-- Opening Marker --

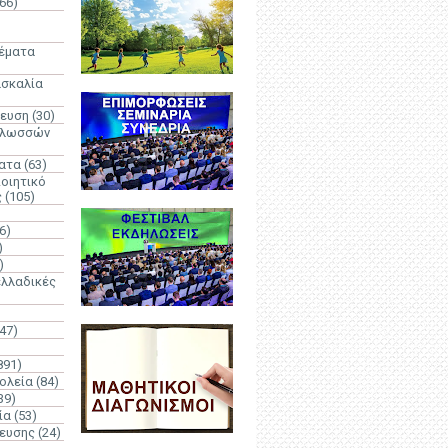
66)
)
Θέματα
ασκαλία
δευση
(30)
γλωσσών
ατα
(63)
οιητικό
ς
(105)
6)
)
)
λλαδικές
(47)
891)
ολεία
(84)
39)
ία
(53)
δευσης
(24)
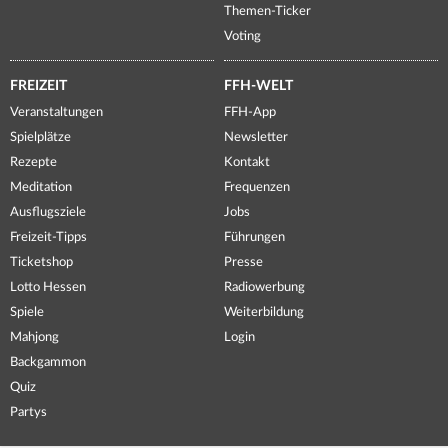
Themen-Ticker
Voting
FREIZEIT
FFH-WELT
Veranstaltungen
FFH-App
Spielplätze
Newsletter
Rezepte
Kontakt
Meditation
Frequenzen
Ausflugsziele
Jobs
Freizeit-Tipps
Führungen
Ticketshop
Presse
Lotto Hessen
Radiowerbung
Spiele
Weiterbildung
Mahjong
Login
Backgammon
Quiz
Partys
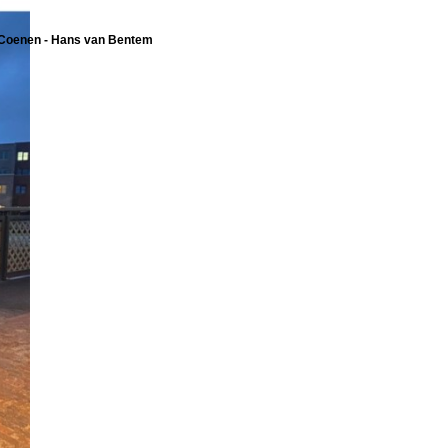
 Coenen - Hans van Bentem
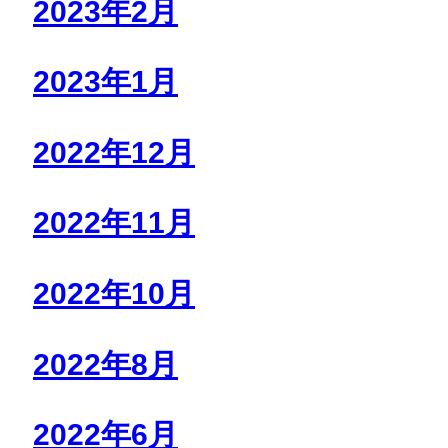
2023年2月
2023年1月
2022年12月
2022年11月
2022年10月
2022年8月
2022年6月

-- Closing Marker --
-- Opening Marker --

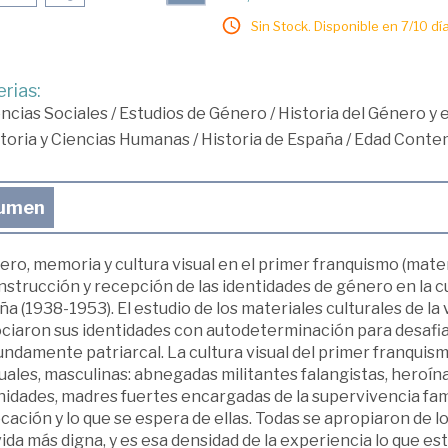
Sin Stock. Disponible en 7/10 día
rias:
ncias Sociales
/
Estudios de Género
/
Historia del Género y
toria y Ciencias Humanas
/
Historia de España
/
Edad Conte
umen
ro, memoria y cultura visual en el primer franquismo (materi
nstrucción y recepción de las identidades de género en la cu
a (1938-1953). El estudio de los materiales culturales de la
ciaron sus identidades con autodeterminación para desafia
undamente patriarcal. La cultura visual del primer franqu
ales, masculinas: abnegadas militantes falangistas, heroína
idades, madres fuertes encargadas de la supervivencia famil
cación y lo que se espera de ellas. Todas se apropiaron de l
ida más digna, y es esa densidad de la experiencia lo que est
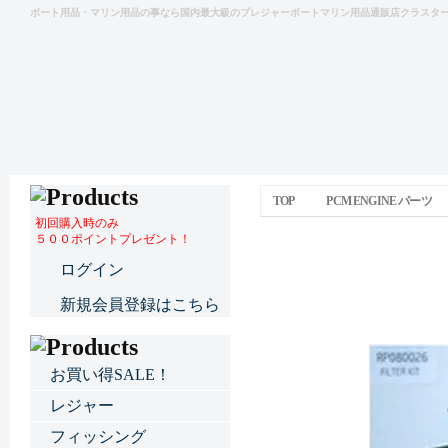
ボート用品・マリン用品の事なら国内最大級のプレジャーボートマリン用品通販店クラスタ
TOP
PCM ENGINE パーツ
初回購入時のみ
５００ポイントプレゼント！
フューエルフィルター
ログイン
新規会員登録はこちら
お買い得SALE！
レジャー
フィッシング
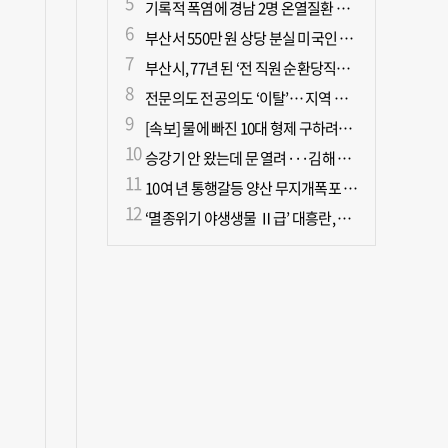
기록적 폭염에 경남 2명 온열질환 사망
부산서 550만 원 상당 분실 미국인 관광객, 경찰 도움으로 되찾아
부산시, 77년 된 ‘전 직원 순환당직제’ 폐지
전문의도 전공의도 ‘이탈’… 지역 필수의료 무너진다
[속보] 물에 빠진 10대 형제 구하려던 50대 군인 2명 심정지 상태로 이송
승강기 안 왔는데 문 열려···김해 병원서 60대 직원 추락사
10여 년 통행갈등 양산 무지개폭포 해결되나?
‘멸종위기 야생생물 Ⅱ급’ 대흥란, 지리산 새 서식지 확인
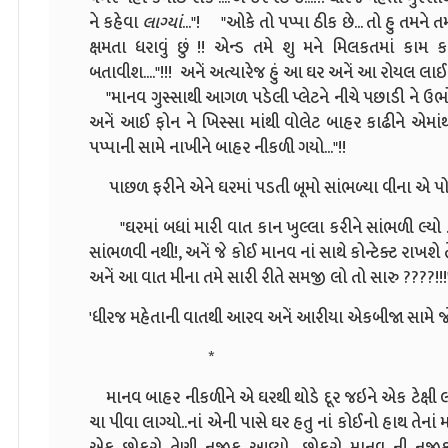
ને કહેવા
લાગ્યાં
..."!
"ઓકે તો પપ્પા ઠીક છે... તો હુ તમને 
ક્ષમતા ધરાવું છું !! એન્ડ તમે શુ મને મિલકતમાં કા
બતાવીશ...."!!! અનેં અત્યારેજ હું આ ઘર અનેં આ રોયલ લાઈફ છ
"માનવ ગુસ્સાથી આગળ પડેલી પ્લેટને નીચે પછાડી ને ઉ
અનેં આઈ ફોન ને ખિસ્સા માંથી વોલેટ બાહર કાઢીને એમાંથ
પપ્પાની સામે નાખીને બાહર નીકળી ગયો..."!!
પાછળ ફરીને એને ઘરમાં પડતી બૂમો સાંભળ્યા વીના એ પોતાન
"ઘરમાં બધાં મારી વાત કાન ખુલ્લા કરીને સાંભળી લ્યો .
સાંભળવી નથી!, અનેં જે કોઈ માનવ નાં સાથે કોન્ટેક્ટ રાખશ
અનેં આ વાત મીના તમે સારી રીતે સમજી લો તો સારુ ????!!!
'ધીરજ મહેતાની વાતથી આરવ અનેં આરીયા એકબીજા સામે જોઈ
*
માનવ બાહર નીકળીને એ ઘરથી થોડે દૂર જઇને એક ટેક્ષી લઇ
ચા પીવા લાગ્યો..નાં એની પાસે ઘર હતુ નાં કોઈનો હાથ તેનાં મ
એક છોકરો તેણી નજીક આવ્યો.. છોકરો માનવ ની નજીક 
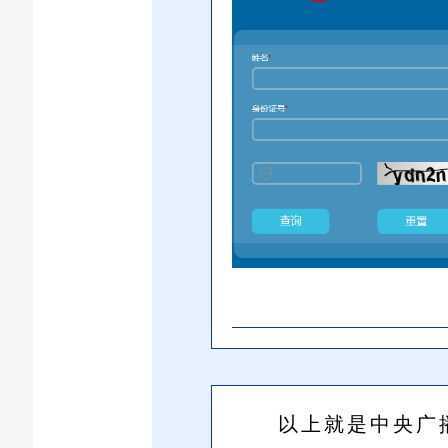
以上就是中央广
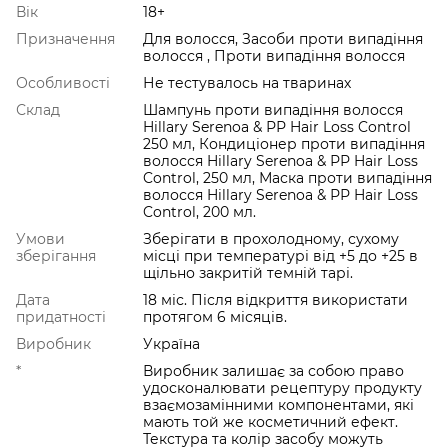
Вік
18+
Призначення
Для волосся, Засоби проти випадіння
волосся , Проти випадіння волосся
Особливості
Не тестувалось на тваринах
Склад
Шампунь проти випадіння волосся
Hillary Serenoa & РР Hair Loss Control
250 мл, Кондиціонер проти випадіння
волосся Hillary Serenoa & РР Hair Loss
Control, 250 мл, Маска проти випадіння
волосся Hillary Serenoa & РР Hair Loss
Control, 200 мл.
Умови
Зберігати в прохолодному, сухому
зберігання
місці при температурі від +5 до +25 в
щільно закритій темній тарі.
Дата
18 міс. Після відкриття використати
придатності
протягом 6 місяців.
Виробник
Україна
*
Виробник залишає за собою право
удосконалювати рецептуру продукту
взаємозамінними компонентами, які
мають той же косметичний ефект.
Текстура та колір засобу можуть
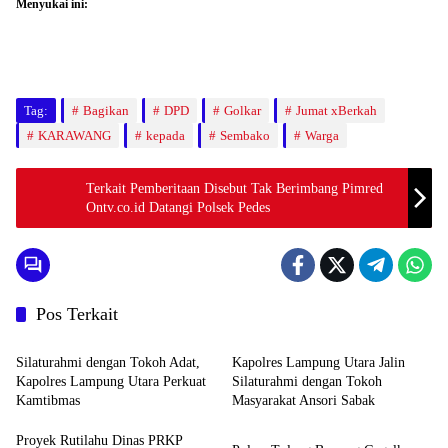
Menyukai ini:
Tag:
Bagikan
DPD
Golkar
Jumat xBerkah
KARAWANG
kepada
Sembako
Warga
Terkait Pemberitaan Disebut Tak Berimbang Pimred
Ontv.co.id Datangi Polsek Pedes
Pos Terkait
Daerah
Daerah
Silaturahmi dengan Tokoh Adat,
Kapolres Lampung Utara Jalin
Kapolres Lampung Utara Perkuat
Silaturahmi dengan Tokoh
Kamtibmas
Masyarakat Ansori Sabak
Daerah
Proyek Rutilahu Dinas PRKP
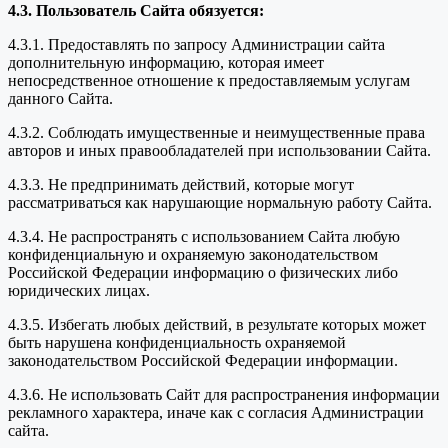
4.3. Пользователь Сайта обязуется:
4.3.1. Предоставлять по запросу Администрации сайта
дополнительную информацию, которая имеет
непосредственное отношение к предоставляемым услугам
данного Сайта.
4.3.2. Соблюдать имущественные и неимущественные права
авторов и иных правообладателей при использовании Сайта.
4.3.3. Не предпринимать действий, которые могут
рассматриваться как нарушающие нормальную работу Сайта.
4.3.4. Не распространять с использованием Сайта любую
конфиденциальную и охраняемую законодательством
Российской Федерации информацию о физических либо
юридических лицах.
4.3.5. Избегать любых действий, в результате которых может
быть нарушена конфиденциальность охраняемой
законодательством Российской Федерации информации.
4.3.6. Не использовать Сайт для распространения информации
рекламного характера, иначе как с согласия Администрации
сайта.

-- Closing Marker --
-- Opening Marker --

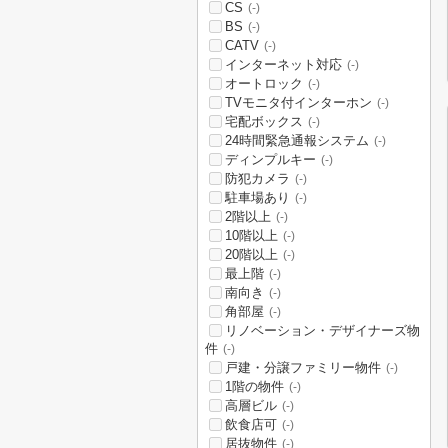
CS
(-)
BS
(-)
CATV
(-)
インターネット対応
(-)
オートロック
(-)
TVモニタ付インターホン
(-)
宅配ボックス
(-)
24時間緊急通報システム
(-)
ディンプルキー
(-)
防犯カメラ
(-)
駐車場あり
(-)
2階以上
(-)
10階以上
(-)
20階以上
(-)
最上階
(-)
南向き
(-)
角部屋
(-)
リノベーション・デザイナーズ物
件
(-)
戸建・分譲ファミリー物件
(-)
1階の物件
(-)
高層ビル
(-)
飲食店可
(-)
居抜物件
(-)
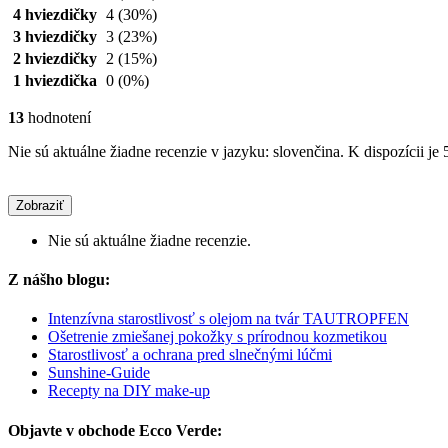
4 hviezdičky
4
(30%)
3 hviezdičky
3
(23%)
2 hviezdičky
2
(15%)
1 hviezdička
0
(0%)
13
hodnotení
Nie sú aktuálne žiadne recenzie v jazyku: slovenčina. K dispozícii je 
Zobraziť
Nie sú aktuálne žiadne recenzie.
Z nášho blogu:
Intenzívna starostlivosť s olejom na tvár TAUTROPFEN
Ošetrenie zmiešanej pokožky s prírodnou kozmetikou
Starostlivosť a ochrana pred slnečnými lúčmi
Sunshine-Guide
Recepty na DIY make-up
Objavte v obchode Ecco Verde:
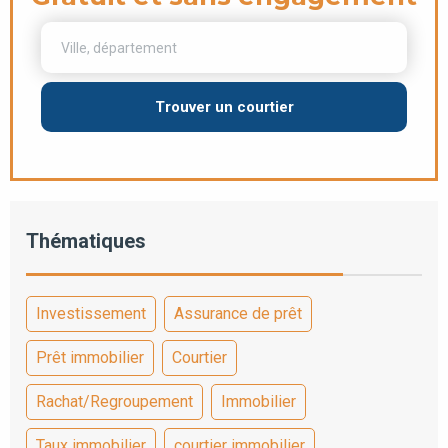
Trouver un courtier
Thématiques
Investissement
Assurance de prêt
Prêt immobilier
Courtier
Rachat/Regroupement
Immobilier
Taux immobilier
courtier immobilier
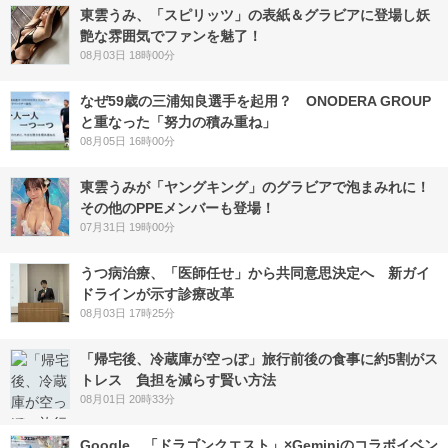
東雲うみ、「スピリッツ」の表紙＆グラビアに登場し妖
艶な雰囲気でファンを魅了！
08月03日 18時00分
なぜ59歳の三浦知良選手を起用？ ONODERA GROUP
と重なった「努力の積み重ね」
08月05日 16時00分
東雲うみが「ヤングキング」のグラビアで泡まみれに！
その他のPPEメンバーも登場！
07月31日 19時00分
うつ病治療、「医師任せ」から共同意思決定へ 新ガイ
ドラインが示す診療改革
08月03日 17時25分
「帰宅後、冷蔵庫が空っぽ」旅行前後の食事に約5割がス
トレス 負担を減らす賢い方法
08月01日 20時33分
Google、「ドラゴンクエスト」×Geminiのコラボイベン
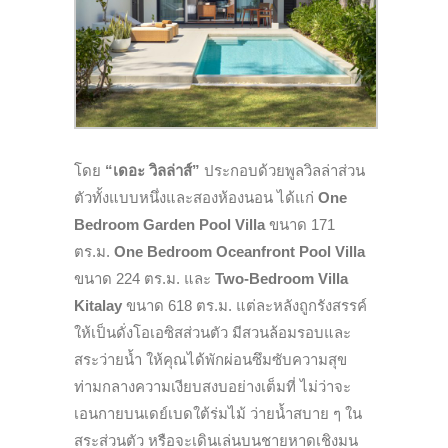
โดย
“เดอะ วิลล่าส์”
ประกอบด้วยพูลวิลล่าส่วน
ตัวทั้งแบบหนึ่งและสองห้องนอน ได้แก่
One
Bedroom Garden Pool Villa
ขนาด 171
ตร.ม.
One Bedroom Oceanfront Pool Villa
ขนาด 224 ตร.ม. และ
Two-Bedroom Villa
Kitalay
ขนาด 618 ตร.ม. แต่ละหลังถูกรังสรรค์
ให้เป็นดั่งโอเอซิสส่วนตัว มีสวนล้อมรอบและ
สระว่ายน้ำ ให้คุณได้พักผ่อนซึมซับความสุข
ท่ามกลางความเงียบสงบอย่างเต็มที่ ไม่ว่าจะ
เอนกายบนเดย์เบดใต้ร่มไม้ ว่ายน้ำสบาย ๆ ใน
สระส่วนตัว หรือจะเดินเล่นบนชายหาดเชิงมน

-- Closing Marker --

#### Instruction
Report, one per line, every line of the records above that contains the string "волосся", copying each in full. Case counts.

#### Reply
Для волосся, Засоби проти випадіння
волосся , Проти випадіння волосся
Шампунь проти випадіння волосся
волосся Hillary Serenoa & РР Hair Loss
волосся Hillary Serenoa & РР Hair Loss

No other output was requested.